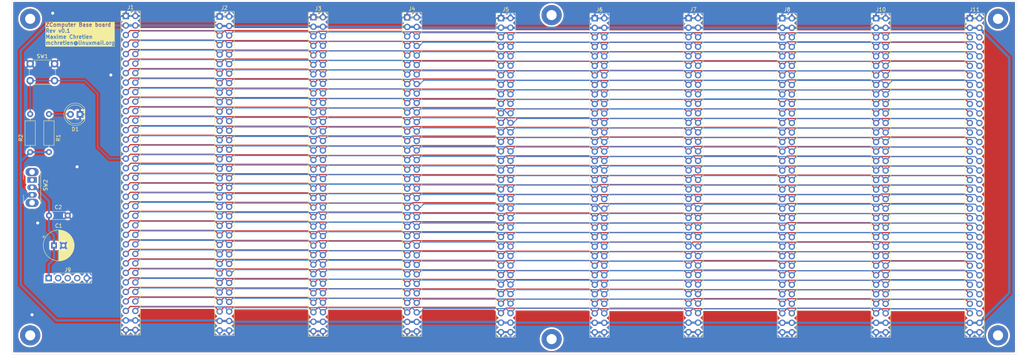
<source format=kicad_pcb>
(kicad_pcb
	(version 20240108)
	(generator "pcbnew")
	(generator_version "8.0")
	(general
		(thickness 1.6)
		(legacy_teardrops no)
	)
	(paper "A4")
	(title_block
		(title "ZComputer - Base board")
		(date "2024-06-13")
		(rev "v0.2")
		(company "Maxime Chretien")
		(comment 1 "mchretien@linuxmail.org")
	)
	(layers
		(0 "F.Cu" signal)
		(31 "B.Cu" signal)
		(32 "B.Adhes" user "B.Adhesive")
		(33 "F.Adhes" user "F.Adhesive")
		(34 "B.Paste" user)
		(35 "F.Paste" user)
		(36 "B.SilkS" user "B.Silkscreen")
		(37 "F.SilkS" user "F.Silkscreen")
		(38 "B.Mask" user)
		(39 "F.Mask" user)
		(40 "Dwgs.User" user "User.Drawings")
		(41 "Cmts.User" user "User.Comments")
		(42 "Eco1.User" user "User.Eco1")
		(43 "Eco2.User" user "User.Eco2")
		(44 "Edge.Cuts" user)
		(45 "Margin" user)
		(46 "B.CrtYd" user "B.Courtyard")
		(47 "F.CrtYd" user "F.Courtyard")
		(48 "B.Fab" user)
		(49 "F.Fab" user)
		(50 "User.1" user)
		(51 "User.2" user)
		(52 "User.3" user)
		(53 "User.4" user)
		(54 "User.5" user)
		(55 "User.6" user)
		(56 "User.7" user)
		(57 "User.8" user)
		(58 "User.9" user)
	)
	(setup
		(stackup
			(layer "F.SilkS"
				(type "Top Silk Screen")
			)
			(layer "F.Paste"
				(type "Top Solder Paste")
			)
			(layer "F.Mask"
				(type "Top Solder Mask")
				(thickness 0.01)
			)
			(layer "F.Cu"
				(type "copper")
				(thickness 0.035)
			)
			(layer "dielectric 1"
				(type "core")
				(thickness 1.51)
				(material "FR4")
				(epsilon_r 4.5)
				(loss_tangent 0.02)
			)
			(layer "B.Cu"
				(type "copper")
				(thickness 0.035)
			)
			(layer "B.Mask"
				(type "Bottom Solder Mask")
				(thickness 0.01)
			)
			(layer "B.Paste"
				(type "Bottom Solder Paste")
			)
			(layer "B.SilkS"
				(type "Bottom Silk Screen")
			)
			(copper_finish "None")
			(dielectric_constraints no)
		)
		(pad_to_mask_clearance 0)
		(allow_soldermask_bridges_in_footprints no)
		(pcbplotparams
			(layerselection 0x00010fc_ffffffff)
			(plot_on_all_layers_selection 0x0000000_00000000)
			(disableapertmacros no)
			(usegerberextensions yes)
			(usegerberattributes yes)
			(usegerberadvancedattributes yes)
			(creategerberjobfile yes)
			(dashed_line_dash_ratio 12.000000)
			(dashed_line_gap_ratio 3.000000)
			(svgprecision 4)
			(plotframeref no)
			(viasonmask no)
			(mode 1)
			(useauxorigin no)
			(hpglpennumber 1)
			(hpglpenspeed 20)
			(hpglpendiameter 15.000000)
			(pdf_front_fp_property_popups yes)
			(pdf_back_fp_property_popups yes)
			(dxfpolygonmode yes)
			(dxfimperialunits yes)
			(dxfusepcbnewfont yes)
			(psnegative no)
			(psa4output no)
			(plotreference yes)
			(plotvalue no)
			(plotfptext yes)
			(plotinvisibletext no)
			(sketchpadsonfab no)
			(subtractmaskfromsilk yes)
			(outputformat 1)
			(mirror no)
			(drillshape 0)
			(scaleselection 1)
			(outputdirectory "plots/")
		)
	)
	(net 0 "")
	(net 1 "GND")
	(net 2 "Net-(D1-A)")
	(net 3 "/USR3#")
	(net 4 "/IOREQ#")
	(net 5 "/INT4#")
	(net 6 "/D1")
	(net 7 "/A9")
	(net 8 "/D4")
	(net 9 "/A0")
	(net 10 "/INT0#")
	(net 11 "/INT2#")
	(net 12 "/A6")
	(net 13 "/USR1#")
	(net 14 "/USR0#")
	(net 15 "/A2")
	(net 16 "/INT5#")
	(net 17 "/D7")
	(net 18 "/A14")
	(net 19 "/D2")
	(net 20 "/USR2#")
	(net 21 "/RD#")
	(net 22 "/EN#3")
	(net 23 "/A5")
	(net 24 "/D5")
	(net 25 "/EN#1")
	(net 26 "/A11")
	(net 27 "/D0")
	(net 28 "/CLK")
	(net 29 "/EN#4")
	(net 30 "/A1")
	(net 31 "/A10")
	(net 32 "/D3")
	(net 33 "/A8")
	(net 34 "/INT9#")
	(net 35 "/EN#6")
	(net 36 "/WR#")
	(net 37 "/INT12#")
	(net 38 "/A3")
	(net 39 "/A15")
	(net 40 "/EN#0")
	(net 41 "/INT6#")
	(net 42 "/A4")
	(net 43 "/D6")
	(net 44 "/A13")
	(net 45 "/INT#")
	(net 46 "/M1#")
	(net 47 "/INT8#")
	(net 48 "/EN#7")
	(net 49 "/A7")
	(net 50 "/INT3#")
	(net 51 "/INT10#")
	(net 52 "/USR4#")
	(net 53 "/A12")
	(net 54 "/INT7#")
	(net 55 "/EN#2")
	(net 56 "/USR6#")
	(net 57 "/RESET#")
	(net 58 "/IEO_CTC")
	(net 59 "/EN#5")
	(net 60 "/INT1#")
	(net 61 "/USR5#")
	(net 62 "/INT11#")
	(net 63 "unconnected-(H1-Pad1)")
	(net 64 "unconnected-(H2-Pad1)")
	(net 65 "unconnected-(H3-Pad1)")
	(net 66 "unconnected-(H4-Pad1)")
	(net 67 "unconnected-(H5-Pad1)")
	(net 68 "unconnected-(H6-Pad1)")
	(net 69 "unconnected-(J9-Pin_2-Pad2)")
	(net 70 "unconnected-(J9-Pin_3-Pad3)")
	(net 71 "unconnected-(J9-Pin_4-Pad4)")
	(net 72 "unconnected-(SW2-A-Pad1)")
	(net 73 "5V")
	(net 74 "/VCC")
	(footprint "MountingHole:MountingHole_2.7mm_Pad" (layer "F.Cu") (at 278 35))
	(footprint "LED_THT:LED_D5.0mm" (layer "F.Cu") (at 33.275 60.5 180))
	(footprint "Connector_PinHeader_2.54mm:PinHeader_2x34_P2.54mm_Vertical" (layer "F.Cu") (at 170.5 34.86))
	(footprint "Connector_PinHeader_2.54mm:PinHeader_1x05_P2.54mm_Vertical" (layer "F.Cu") (at 24.92 104.22 90))
	(footprint "Connector_PinHeader_2.54mm:PinHeader_2x34_P2.54mm_Vertical" (layer "F.Cu") (at 195.5 34.82))
	(footprint "Connector_PinHeader_2.54mm:PinHeader_2x34_P2.54mm_Vertical" (layer "F.Cu") (at 220.5 34.86))
	(footprint "Connector_PinHeader_2.54mm:PinHeader_2x34_P2.54mm_Vertical" (layer "F.Cu") (at 270.5 34.86))
	(footprint "Capacitor_THT:C_Disc_D4.3mm_W1.9mm_P5.00mm" (layer "F.Cu") (at 25 87.5))
	(footprint "Connector_PinHeader_2.54mm:PinHeader_2x34_P2.54mm_Vertical" (layer "F.Cu") (at 45.5 34.24))
	(footprint "MountingHole:MountingHole_2.7mm_Pad" (layer "F.Cu") (at 20 35))
	(footprint "Capacitor_THT:CP_Radial_D8.0mm_P2.50mm" (layer "F.Cu") (at 26.347349 95.5))
	(footprint "MountingHole:MountingHole_2.7mm_Pad" (layer "F.Cu") (at 159 120.5))
	(footprint "Button_Switch_THT:SW_PUSH_6mm_H4.3mm" (layer "F.Cu") (at 20 47))
	(footprint "Connector_PinHeader_2.54mm:PinHeader_2x34_P2.54mm_Vertical" (layer "F.Cu") (at 120.5 34.62))
	(footprint "Button_Switch_THT:SW_Slide_SPDT_Angled_CK_OS102011MA1Q"
		(layer "F.Cu")
		(uuid "8f2f6857-cdc0-479f-a2a2-88264c5e21ec")
		(at 20.5 78 -90)
		(descr "CuK miniature slide switch, OS series, SPDT, right angle, http://www.ckswitches.com/media/1428/os.pdf")
		(tags "switch SPDT")
		(property "Reference" "SW2"
			(at 1.4 -3.6 90)
			(layer "F.SilkS")
			(uuid "1ffb0335-bc88-486f-a92f-faab4aa78d7f")
			(effects
				(font
					(size 1 1)
					(thickness 0.15)
				)
			)
		)
		(property "Value" "PWR_SW"
			(at 1.7 7.7 90)
			(layer "F.Fab")
			(uuid "c7a8d2ab-eca8-422c-a2b8-5d65042fb17e")
			(effects
				(font
					(size 1 1)
					(thickness 0.15)
				)
			)
		)
		(property "Footprint" "Button_Switch_THT:SW_Slide_SPDT_Angled_CK_OS102011MA1Q"
			(at 0 0 -90)
			(unlocked yes)
			(layer "F.Fab")
			(hide yes)
			(uuid "9a7a192e-de9f-4f1f-8534-b34f571d9402")
			(effects
				(font
					(size 1.27 1.27)
				)
			)
		)
		(property "Datasheet" ""
			(at 0 0 -90)
			(unlocked yes)
			(layer "F.Fab")
			(hide yes)
			(uuid "96c1fdbd-da0d-4b84-a5d3-a96f364e09a7")
			(effects
				(font
					(size 1.27 1.27)
				)
			)
		)
		(property "Description" "Switch, single pole double throw"
			(at 0 0 -90)
			(unlocked yes)
			(layer "F.Fab")
			(hide yes)
			(uuid "3eb45277-5cd7-416a-a671-9059d794d60d")
			(effects
				(font
					(size 1.27 1.27)
				)
			)
		)
		(path "/7b591998-df90-4d98-83f9-e3a0e8831bcc")
		(sheetname "Root")
		(sheetfile "ZComputer-BaseBoard.kicad_sch")
		(attr through_hole)
		(fp_line
			(start -2.3 2.3)
			(end -0.1 2.3)
			(stroke
				(width 0.12)
	
... [679838 chars truncated]
</source>
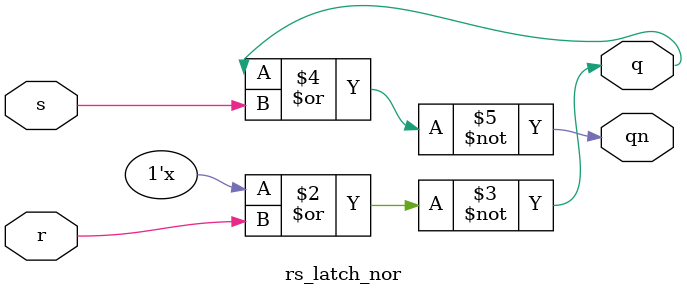
<source format=v>

module rs_latch_nor (s,r,q,qn);

input s,r;
output reg q,qn;

always @ (*)

    begin

        q  = ~(qn|r);
        qn = ~(q|s);

    end

endmodule





</source>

——————

• **Requirement**
Only the lines containing "type" are needed; pull them out of the listing.

• **Response**
				(type "Top Silk Screen")
				(type "Top Solder Paste")
				(type "Top Solder Mask")
				(type "copper")
				(type "core")
				(type "copper")
				(type "Bottom Solder Mask")
				(type "Bottom Solder Paste")
				(type "Bottom Silk Screen")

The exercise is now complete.